Something is rotten in Mississippi

Politicians in Mississippi can continue to spend campaign donations on dry cleaning, car insurance, sports tickets and more after they voted down campaign finance reform measures in the House on Tuesday.

Making matters worse—this was a voice vote, so constituents who go to the ballot-box on election day don’t know how their representatives voted on the state’s campaign finance reform effort.

The Clarion-Ledger has run an ongoing series this year examining how Mississippi’s politicians have used their public offices for private gain, campaign war-chests included. (This follows a similar series by the South Carolina Post and Courier / Center for Public Integrity last year)

Here are a few key findings straight from the Public Office/Private Gain series:

 

  • Campaign funds are exempt from taxes, ethics and other laws.
  • Sen. Dean Kirby (R-Pearl) leases a vehicle, pays for auto insurance, buys gasoline and Braves season tickets.
  • Rep. Mark Formby (R-Picayune) buys suits and a pair of $800 cowboy boots that are only for “official legislative business.” Despite being paid $26,598 by the state for travel, he also pays for an apartment and travel out of his campaign expenses.
  • Rep. Deborah Butler Dixon (D-Raymond) filed a blank form for her 2012 expenditures and her 2014 form is missing. She spent $7,200 on gas in six months.
  • Speaker Philip Gunn (R-Clinton) loaned himself $25,000 from his campaign, and records show he only paid back $11,000.

 

The Clarion-Ledger also reports that State Auditor Stacey Pickering was under federal investigation for more than $135,000 in campaign expenses, including a BMW.

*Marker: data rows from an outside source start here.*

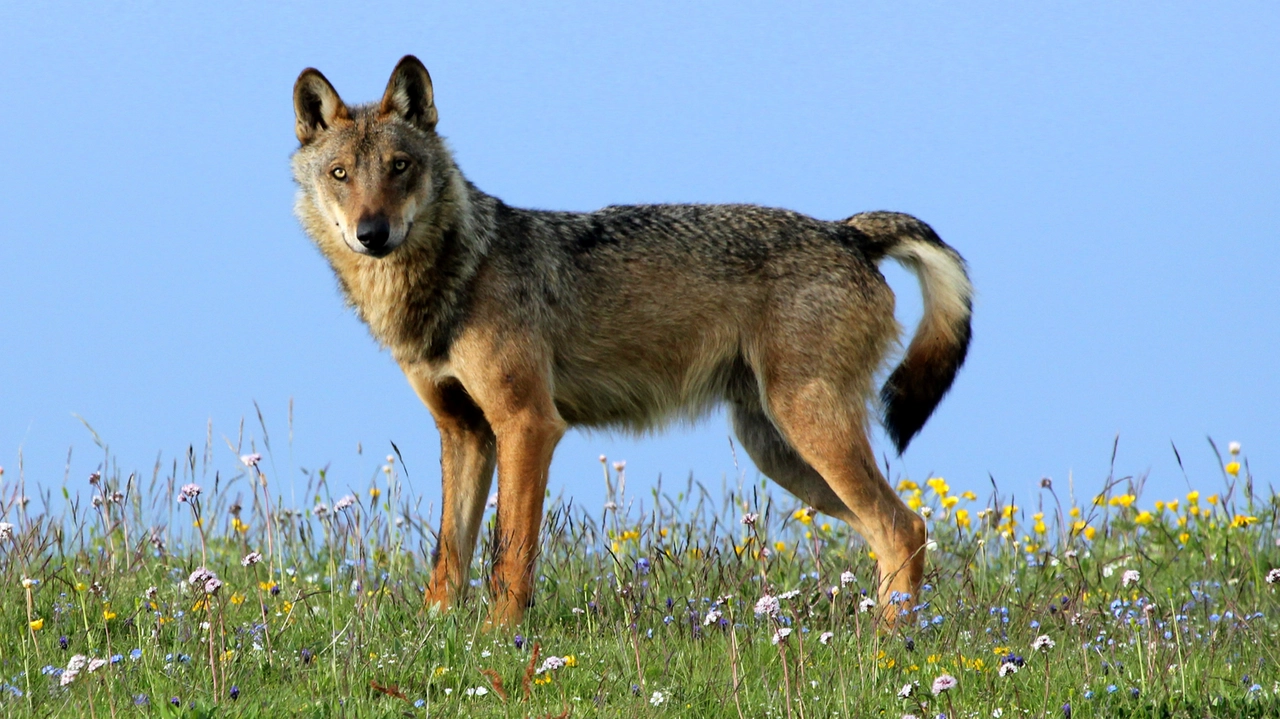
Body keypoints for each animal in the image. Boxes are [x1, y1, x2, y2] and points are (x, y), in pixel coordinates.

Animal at [293, 57, 967, 626]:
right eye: (340, 174)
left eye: (399, 167)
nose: (372, 233)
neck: (455, 275)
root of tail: (849, 232)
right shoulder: (464, 433)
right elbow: (448, 556)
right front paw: (434, 634)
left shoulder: (528, 424)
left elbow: (510, 555)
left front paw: (501, 638)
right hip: (780, 452)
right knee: (897, 531)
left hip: (808, 431)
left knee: (903, 527)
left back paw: (888, 652)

State lawmakers refusing any campaign finance or ethics reforms also flies in the face of their D- grade in the 2015 State Integrity Investigation, a data-driven analysis of transparency, ethics and enforcement across all 50 states last year. Mississippi received F grades for political financing (where they also ranked dead-last nationally), electoral oversight and public access to information.

From their investigation:

The state ethics commission rarely uses its power to investigate public officials and does not make public all of the cases it does pursue.

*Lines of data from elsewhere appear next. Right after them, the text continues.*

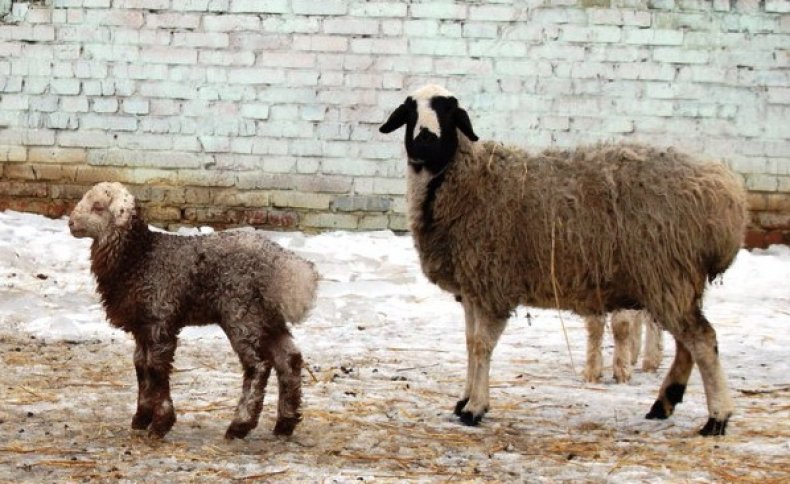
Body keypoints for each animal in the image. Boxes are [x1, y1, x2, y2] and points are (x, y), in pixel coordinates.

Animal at [65, 182, 318, 438]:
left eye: (98, 207)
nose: (71, 223)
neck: (139, 257)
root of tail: (282, 265)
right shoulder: (142, 326)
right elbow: (140, 366)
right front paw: (142, 417)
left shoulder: (160, 319)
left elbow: (156, 369)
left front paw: (161, 423)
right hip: (266, 315)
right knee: (289, 359)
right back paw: (285, 423)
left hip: (241, 312)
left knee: (258, 366)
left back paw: (240, 424)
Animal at [382, 83, 748, 434]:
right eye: (410, 110)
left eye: (449, 110)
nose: (425, 140)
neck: (463, 180)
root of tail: (726, 196)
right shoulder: (473, 286)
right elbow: (471, 343)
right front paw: (463, 400)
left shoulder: (492, 284)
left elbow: (482, 347)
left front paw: (475, 409)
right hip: (676, 281)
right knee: (689, 343)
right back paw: (665, 403)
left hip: (666, 274)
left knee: (703, 341)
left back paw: (717, 419)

In 2014, the Pew Research Center examined full- and part-time statehouse reporters across the country, and here Mississippi didn’t fare any better. It found “there is only one reporter for every 741,824 people” in the state.

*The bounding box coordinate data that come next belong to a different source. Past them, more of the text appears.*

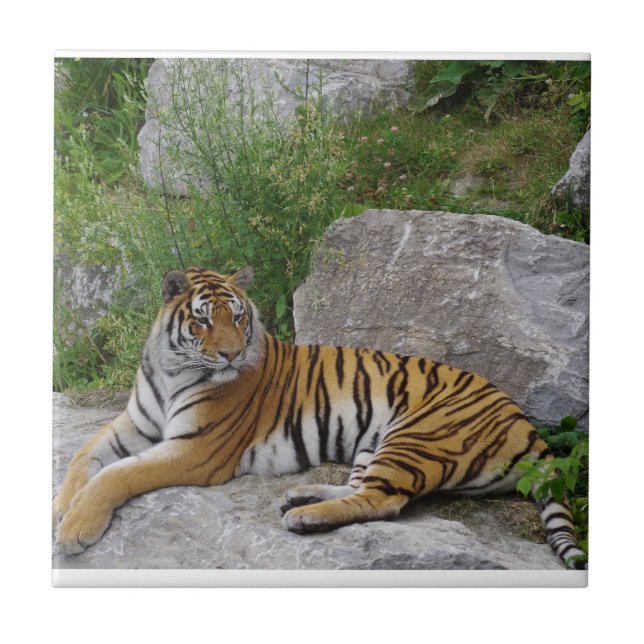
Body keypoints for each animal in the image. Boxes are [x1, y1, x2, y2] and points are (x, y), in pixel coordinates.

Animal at [53, 266, 587, 569]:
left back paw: (304, 518)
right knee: (360, 488)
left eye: (239, 317)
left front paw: (75, 528)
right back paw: (301, 496)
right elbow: (83, 457)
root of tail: (526, 423)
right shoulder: (135, 423)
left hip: (416, 436)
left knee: (383, 502)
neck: (170, 370)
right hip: (375, 441)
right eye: (203, 319)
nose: (230, 355)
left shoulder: (195, 450)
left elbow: (117, 476)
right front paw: (61, 506)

To summarize: it appears state lawmakers refuse to regulate themselves, and watchdogs like the State Auditor and Attorney General are equally uninterested. Despite in-depth coverage by local news organizations like the Clarion-Ledger, the press is fighting an uphill battle for transparency with fewer resources and reporters.

But with thousands of protesters in Washington and around the country clamoring about the outsized influence of money in politics, efforts to hold elected officials accountable continue. On the heels of the Democracy Awakening, one of the biggest money-in-politics protests in history, event organizers are encouraging activists to take the fight for clean elections back to the states. We’ll keep our eye on the state and bring you updates as they occur.